作業指示 1: 演習テキストのうち、「ばあ様に連れられたかわいらしい兄弟が電車を見にきていて、思わず写す。」で始まり「いくぶん退屈した風景の中にチラチラと覗いていた日本海。」で終わる範囲を一字一句違えずに書き写せ。
作業指示 2: 次の記述(a)〜(c)が演習テキストの内容と一致するかを「はい」または「いいえ」で判定し、根拠となる本文の語句を正確に引用せよ。(a) 末恒駅では列車の行き違いのため5分間停車した。(b) 宝木駅では予定どおり3分間停車した。(c) 浦安駅でこのような停車時間に降りたのは今回が初めてである。

---- 演習テキスト

「鉄旅日記」2020年文月 2日目(香住-東萩)その3‐末恒、浦安、米子、揖屋(山陰本線) 【コロナ禍でございます。内緒の旅でございました。余部鉄橋へ。萩へ。霧の街へ。東京五輪延期で浮いた4連休の記録でございます。】
鉄旅日記2020年7月24日・・・末恒駅、浦安駅、米子駅、揖屋駅(山陰本線)
10:39 末恒(すえつね)駅(山陰本線 鳥取県)
鳥取大学前を過ぎると左手に湖山池が現れる。美しい眺めだった。
ここで列車行き違い5分の停車。さらに上り列車が遅れて2分の遅延。

ばあ様に連れられたかわいらしい兄弟が電車を見にきていて、思わず写す。

様々なものを見たくて長く旅の空の下にいたが、一番見たいと思っているのは実はこんな光景なのだと気づく。
それならわざわざ旅になど出なくても日常の中にありそうだが、どうかそうは言わないで。
しかし列車の遅延で、次の宝木駅でも予定されていた3分の停車は失われた。まぁしょうがない。
そして宝木に着く手前右手に水尻池が現れる。
11:32 浦安(うらやす)駅(山陰本線 鳥取県)
倉吉あたりでは眠りに落ちていた。
駅に到着すれど降りていく者はなく、若者たちは相席を拒んで立っている。
いくぶん退屈した風景の中にチラチラと覗いていた日本海。
ここで行き違い3分の停車。11年前にもこうした停車時間に降りた浦安駅。

角の雑居ビルが町に昭和を残し、駅前通りの果てに日本海が見える。

車がひっきりなしにやってきて、鳥取に向かう人々を下ろしていく。

--------
---- データ記録

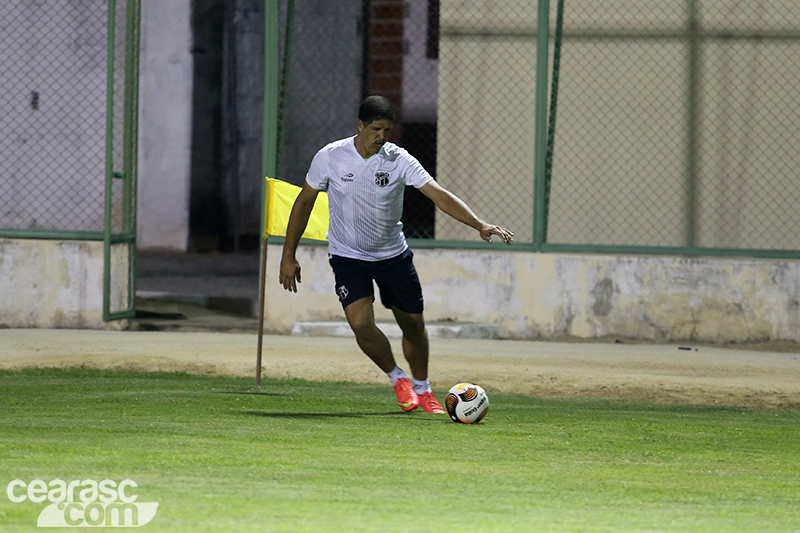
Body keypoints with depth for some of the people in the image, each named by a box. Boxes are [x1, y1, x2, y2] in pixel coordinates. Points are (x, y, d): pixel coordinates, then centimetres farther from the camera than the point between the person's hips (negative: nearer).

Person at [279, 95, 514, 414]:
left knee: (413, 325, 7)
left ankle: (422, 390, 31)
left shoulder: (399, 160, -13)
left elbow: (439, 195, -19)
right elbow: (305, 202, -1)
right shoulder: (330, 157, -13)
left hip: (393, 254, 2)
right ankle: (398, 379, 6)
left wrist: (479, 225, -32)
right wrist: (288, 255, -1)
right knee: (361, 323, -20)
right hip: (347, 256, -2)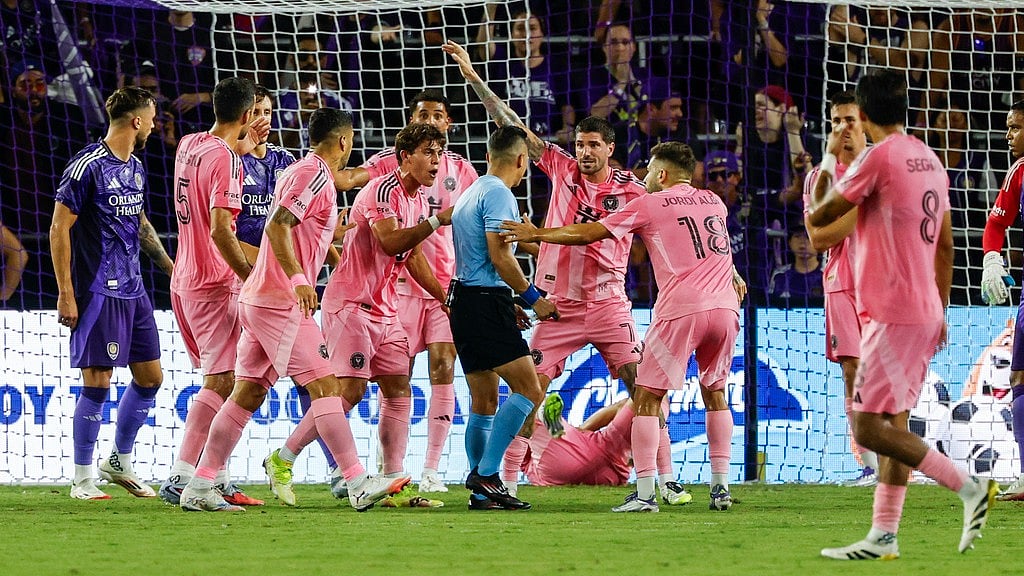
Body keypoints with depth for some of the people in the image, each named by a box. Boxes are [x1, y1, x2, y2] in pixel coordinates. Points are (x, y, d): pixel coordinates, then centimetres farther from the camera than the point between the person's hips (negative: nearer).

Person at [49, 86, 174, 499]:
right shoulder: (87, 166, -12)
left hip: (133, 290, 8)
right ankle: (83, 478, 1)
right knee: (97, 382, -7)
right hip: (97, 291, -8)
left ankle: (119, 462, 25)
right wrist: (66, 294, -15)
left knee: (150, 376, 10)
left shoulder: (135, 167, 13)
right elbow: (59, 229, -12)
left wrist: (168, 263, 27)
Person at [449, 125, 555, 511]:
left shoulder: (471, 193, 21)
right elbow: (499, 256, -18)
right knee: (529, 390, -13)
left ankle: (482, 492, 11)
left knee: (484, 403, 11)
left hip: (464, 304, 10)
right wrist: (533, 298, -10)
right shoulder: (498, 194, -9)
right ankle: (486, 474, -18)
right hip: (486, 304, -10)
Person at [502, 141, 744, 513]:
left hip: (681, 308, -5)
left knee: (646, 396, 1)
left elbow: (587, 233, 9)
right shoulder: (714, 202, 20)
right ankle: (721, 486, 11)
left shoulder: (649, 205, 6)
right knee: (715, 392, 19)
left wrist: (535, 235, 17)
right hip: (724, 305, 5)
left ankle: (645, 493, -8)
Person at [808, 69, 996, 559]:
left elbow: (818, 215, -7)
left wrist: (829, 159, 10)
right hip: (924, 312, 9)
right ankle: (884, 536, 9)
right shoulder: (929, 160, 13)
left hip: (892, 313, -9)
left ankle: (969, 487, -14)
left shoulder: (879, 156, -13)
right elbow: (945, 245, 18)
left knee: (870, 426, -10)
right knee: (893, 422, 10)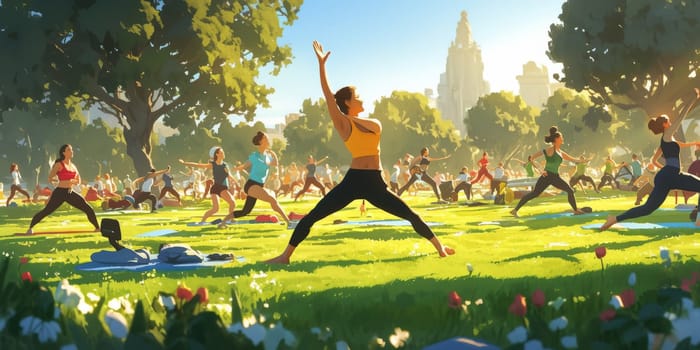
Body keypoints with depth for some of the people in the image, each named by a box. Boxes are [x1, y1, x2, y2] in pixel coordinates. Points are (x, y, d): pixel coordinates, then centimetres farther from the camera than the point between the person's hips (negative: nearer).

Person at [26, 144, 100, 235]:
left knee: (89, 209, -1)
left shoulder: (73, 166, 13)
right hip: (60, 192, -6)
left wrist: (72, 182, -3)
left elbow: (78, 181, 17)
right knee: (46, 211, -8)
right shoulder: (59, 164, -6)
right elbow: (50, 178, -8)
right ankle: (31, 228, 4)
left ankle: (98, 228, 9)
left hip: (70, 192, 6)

--------
---- データ記録

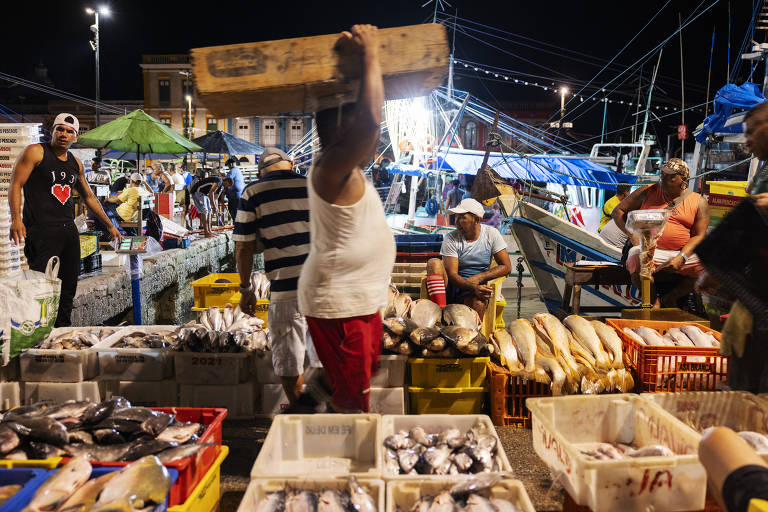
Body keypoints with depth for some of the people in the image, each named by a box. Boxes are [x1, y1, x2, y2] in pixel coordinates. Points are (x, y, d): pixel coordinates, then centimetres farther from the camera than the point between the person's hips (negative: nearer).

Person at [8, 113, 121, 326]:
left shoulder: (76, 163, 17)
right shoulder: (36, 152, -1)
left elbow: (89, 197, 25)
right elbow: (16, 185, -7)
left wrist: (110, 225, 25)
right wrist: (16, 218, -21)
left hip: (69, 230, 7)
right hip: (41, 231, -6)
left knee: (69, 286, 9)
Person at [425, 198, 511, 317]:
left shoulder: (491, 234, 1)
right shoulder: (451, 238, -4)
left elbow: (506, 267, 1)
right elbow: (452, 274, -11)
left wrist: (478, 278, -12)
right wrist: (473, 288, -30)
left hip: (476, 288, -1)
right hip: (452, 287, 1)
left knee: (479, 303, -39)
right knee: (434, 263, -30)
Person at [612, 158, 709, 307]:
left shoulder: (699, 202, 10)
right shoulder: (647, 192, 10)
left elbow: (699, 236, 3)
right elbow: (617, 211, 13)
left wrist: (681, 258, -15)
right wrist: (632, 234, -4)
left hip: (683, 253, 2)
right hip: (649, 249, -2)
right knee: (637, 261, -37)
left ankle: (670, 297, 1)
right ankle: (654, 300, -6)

--------

回答 1:
ばあ様に連れられたかわいらしい兄弟が電車を見にきていて、思わず写す。

様々なものを見たくて長く旅の空の下にいたが、一番見たいと思っているのは実はこんな光景なのだと気づく。
それならわざわざ旅になど出なくても日常の中にありそうだが、どうかそうは言わないで。
しかし列車の遅延で、次の宝木駅でも予定されていた3分の停車は失われた。まぁしょうがない。
そして宝木に着く手前右手に水尻池が現れる。
11:32 浦安(うらやす)駅(山陰本線 鳥取県)
倉吉あたりでは眠りに落ちていた。
駅に到着すれど降りていく者はなく、若者たちは相席を拒んで立っている。
いくぶん退屈した風景の中にチラチラと覗いていた日本海。

回答 2:
(a) はい ― 「ここで列車行き違い5分の停車。」
(b) いいえ ― 「次の宝木駅でも予定されていた3分の停車は失われた。」
(c) いいえ ― 「11年前にもこうした停車時間に降りた浦安駅。」